Distinctive challenges
The central risk in summarization is faithfulness. An abstractive summary that reads well but states something the source did not is worse than no summary at all, and that risk is higher in low-resource languages where the model's grip on meaning is weaker. Extractive methods avoid invention but can be clumsy in morphologically rich languages where sentence boundaries and salience are harder to detect. Whichever form you target, a human check for whether the summary is faithful to the source is essential.
Evaluation
The standard automatic metric, ROUGE, measures the overlap of words and short sequences between the generated summary and a reference. It is convenient but unreliable for African languages, because morphological richness means a correct summary can use different surface forms and still be marked wrong, the same weakness that affects BLEU in translation. Embedding-based metrics such as BERTScore capture meaning better, and a dedicated faithfulness or factuality check, whether automatic or human, catches the inventions that overlap metrics miss. As everywhere in generation, native-speaker human evaluation remains the ground truth.
In practice you compute both, read ROUGE as a rough signal, and lean on BERTScore with a multilingual model that has seen the target language:
# pip install rouge-score bert-score
from rouge_score import rouge_scorer
from bert_score import score as bert_score
predictions = ["Gwamnati ta kaddamar da shirin ruwan sha na karkara."]
references = ["An kaddamar da sabon shirin ruwan sha a karkara."]
# ROUGE: surface overlap. Treat as a weak internal signal only.
scorer = rouge_scorer.RougeScorer(["rouge1", "rougeL"], use_stemmer=False)
for pred, ref in zip(predictions, references):
r = scorer.score(ref, pred)
print(f"ROUGE-1 F: {r['rouge1'].fmeasure:.3f} ROUGE-L F: {r['rougeL'].fmeasure:.3f}")
# BERTScore: meaning overlap. Use a multilingual model that covers the language.
P, R, F1 = bert_score(predictions, references, lang="ha",
model_type="bert-base-multilingual-cased")
print(f"BERTScore F1: {F1.mean().item():.3f}")

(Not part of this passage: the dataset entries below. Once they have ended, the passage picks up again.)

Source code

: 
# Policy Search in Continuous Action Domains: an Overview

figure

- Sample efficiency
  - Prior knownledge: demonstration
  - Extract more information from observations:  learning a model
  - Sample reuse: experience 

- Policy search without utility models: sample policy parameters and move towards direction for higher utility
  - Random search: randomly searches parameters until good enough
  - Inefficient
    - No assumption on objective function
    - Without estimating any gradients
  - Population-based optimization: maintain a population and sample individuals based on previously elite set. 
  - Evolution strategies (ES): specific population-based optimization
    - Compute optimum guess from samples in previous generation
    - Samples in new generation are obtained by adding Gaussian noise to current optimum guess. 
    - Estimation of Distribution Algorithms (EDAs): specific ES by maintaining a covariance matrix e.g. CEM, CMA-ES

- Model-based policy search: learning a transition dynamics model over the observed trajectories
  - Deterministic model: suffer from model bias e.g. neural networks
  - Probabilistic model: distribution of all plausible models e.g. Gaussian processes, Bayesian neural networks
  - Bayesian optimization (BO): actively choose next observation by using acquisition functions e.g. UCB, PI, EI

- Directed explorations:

Two cautions specific to African languages. ROUGE uses no stemmer here, because the stemmers shipped with these tools target English and mangle agglutinative or richly inflected words. And BERTScore is only as good as its underlying model: if the language is absent from the multilingual model, the score is meaningless, so verify coverage before trusting it, and fall back to human evaluation when no model covers the language.